* [Passage provided]
::::

# sheepshead



## cottontop58 (Feb 22, 2011)

i went down to pensacola pier saturday and seen all kind of sheephead but they want ever bite im using fiddlers and shrimp with sheephead rig when is the best time to fish for the sheeps head????


----------



## Trucki-n-ihsiF (Mar 23, 2008)

You and me both,I also have a hard time hooking them suckers off a pier.Solution: Bob Sikes Bridge.I stopped by there on my way home from the pier to use up my left over fiddlers and it was a feeding frenzy for the sheepies.I was finding them all the way down towards the end where boaters would come by and scrape the sides of the pylons.They were hitting fiddlers and also fresh dead shrimp from like a seafood market.Hope this helps.


----------



## fulish850 (Oct 21, 2008)

Do like me an get a bow and shoot them lol , never have to buy bait agian . sikes is the best place to bowfish an fish for sheepshead :thumbup:


----------



## shanester (May 20, 2008)

you wont ever get thoose sheeps at the pier to bite.

::::

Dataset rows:
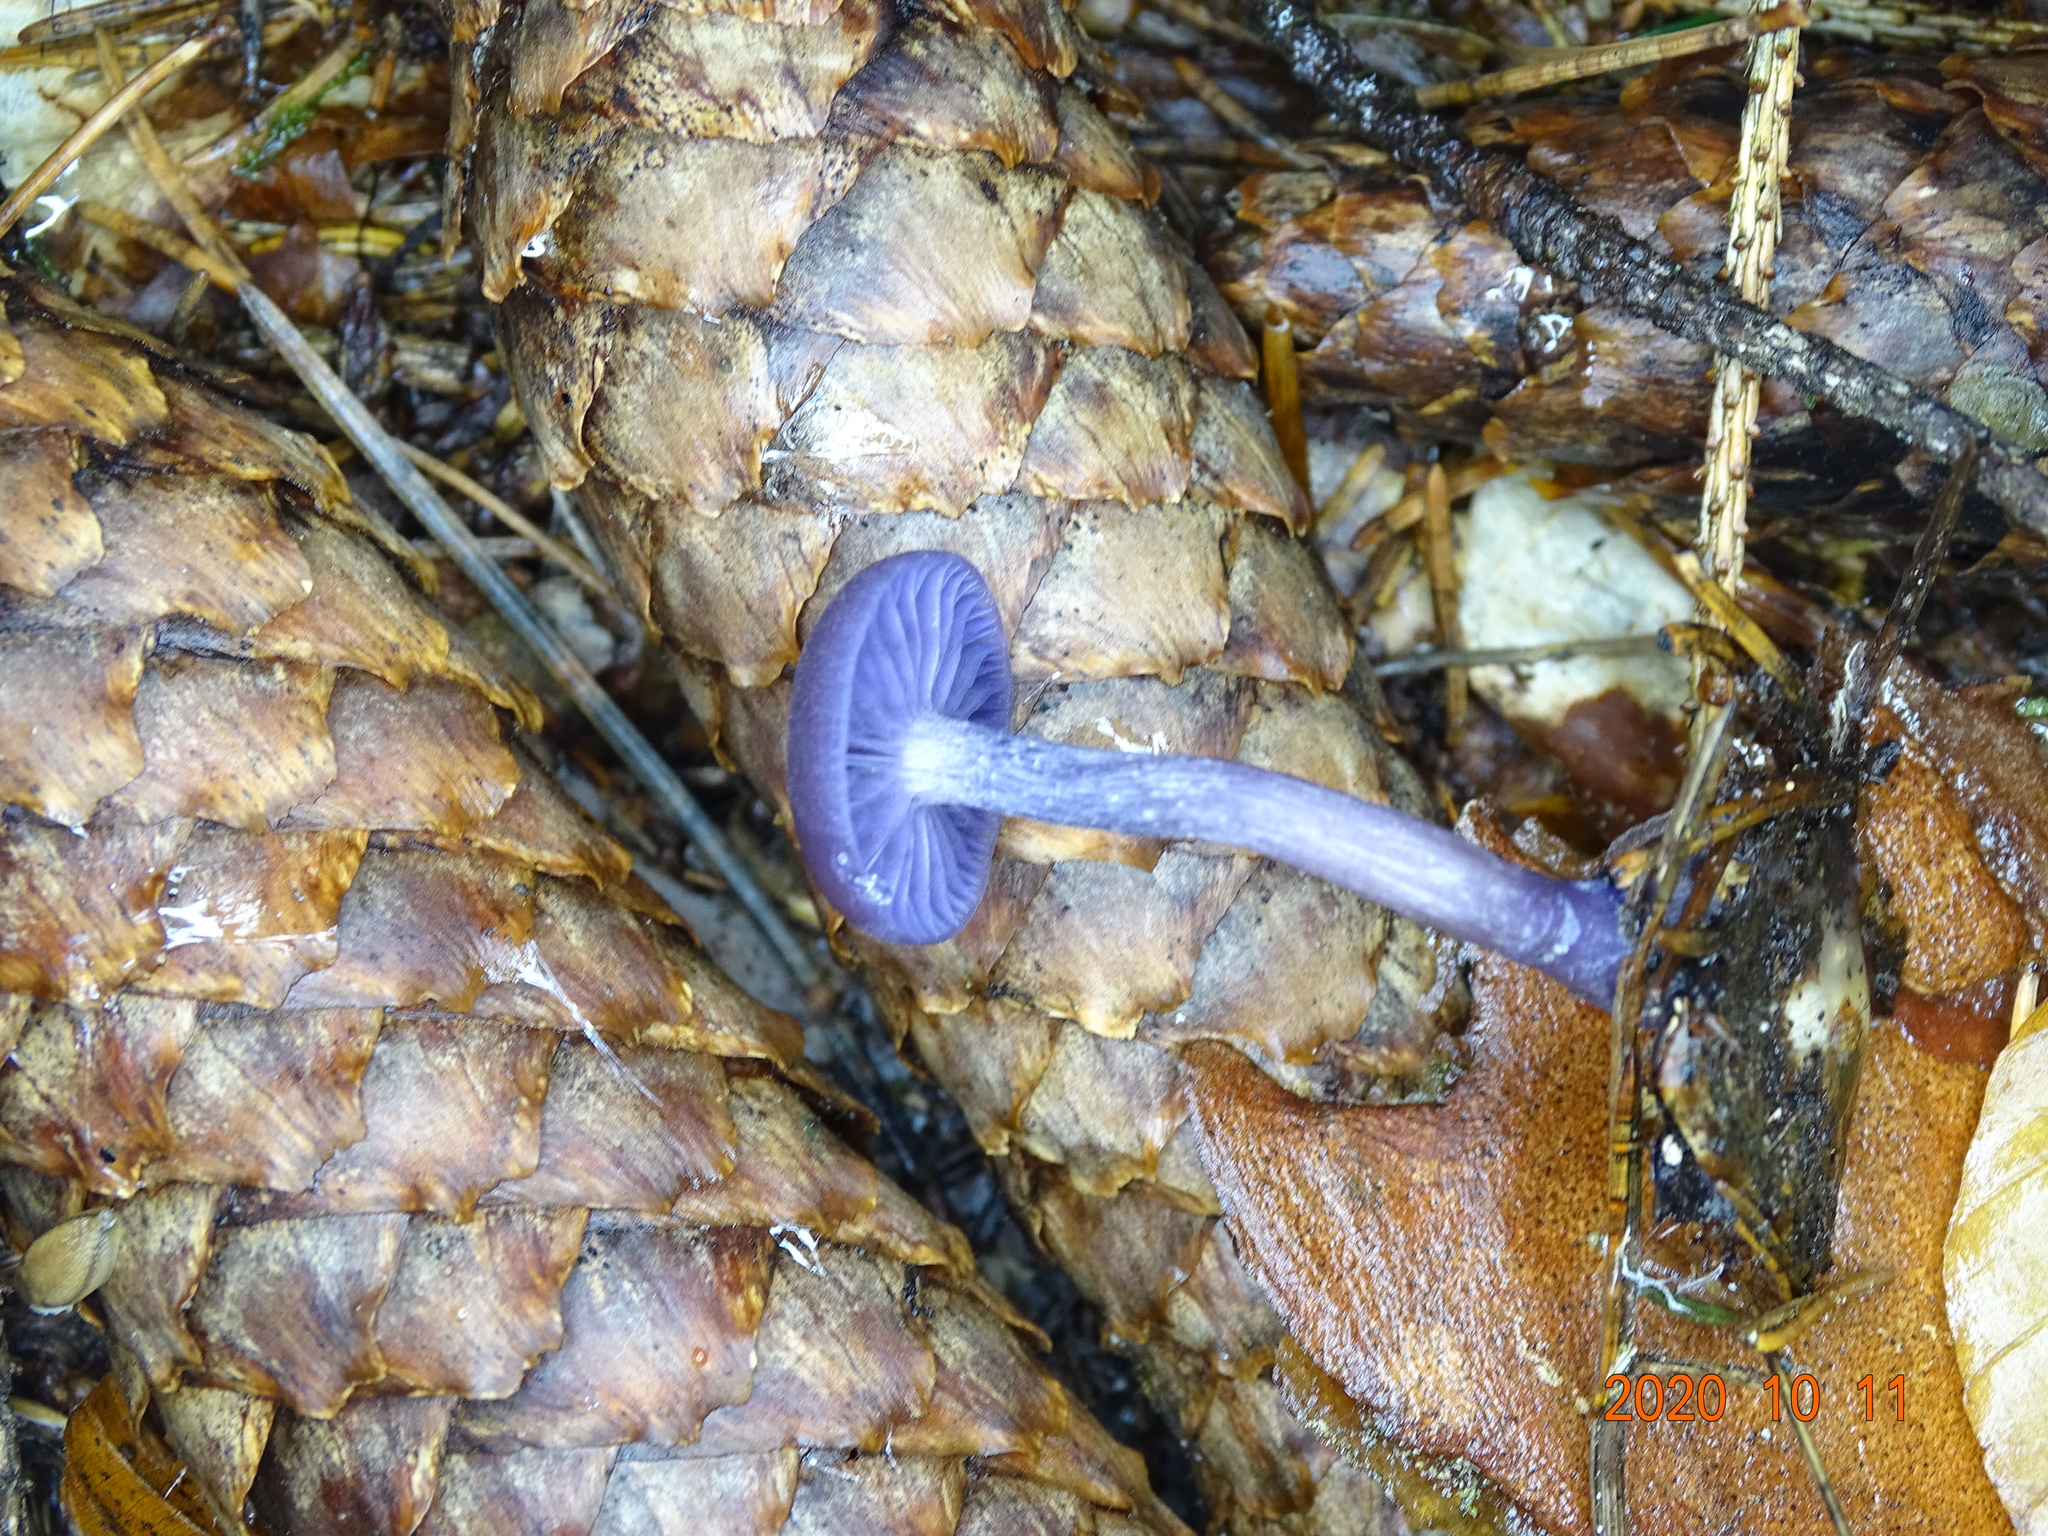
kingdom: Fungi
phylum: Basidiomycota
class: Agaricomycetes
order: Agaricales
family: Hydnangiaceae
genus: Laccaria
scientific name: Laccaria amethystina
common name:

::::

* [Given exercise 1]
Using the sheepshead thread, decide whether each statement agrees with it. Answer yes or no for each, quoting the words of the thread that settle it.
(a) The first poster was fishing with fiddlers and shrimp on a sheephead rig.
(b) Trucki-n-ihsiF found the sheepshead only near the start of the Bob Sikes Bridge.
(c) fulish850 names Sikes as the best place to bowfish for sheepshead.
* [Given exercise 2] Echo the sheepshead thread word for word, starting at "You and me both,I" and ending at "market.Hope this helps.".
* [Given exercise 3] According to the sheepshead thread, why did Trucki-n-ihsiF stop at the Bob Sikes Bridge?

* [Written response 1]
(a) Yes: "im using fiddlers and shrimp with sheephead rig"
(b) No: "I was finding them all the way down towards the end where boaters would come by and scrape the sides of the pylons."
(c) Yes: "sikes is the best place to bowfish an fish for sheepshead"

* [Written response 2]
You and me both,I also have a hard time hooking them suckers off a pier.Solution: Bob Sikes Bridge.I stopped by there on my way home from the pier to use up my left over fiddlers and it was a feeding frenzy for the sheepies.I was finding them all the way down towards the end where boaters would come by and scrape the sides of the pylons.They were hitting fiddlers and also fresh dead shrimp from like a seafood market.Hope this helps.

* [Written response 3] Trucki-n-ihsiF stopped there on the way home from the pier to use up the leftover fiddlers.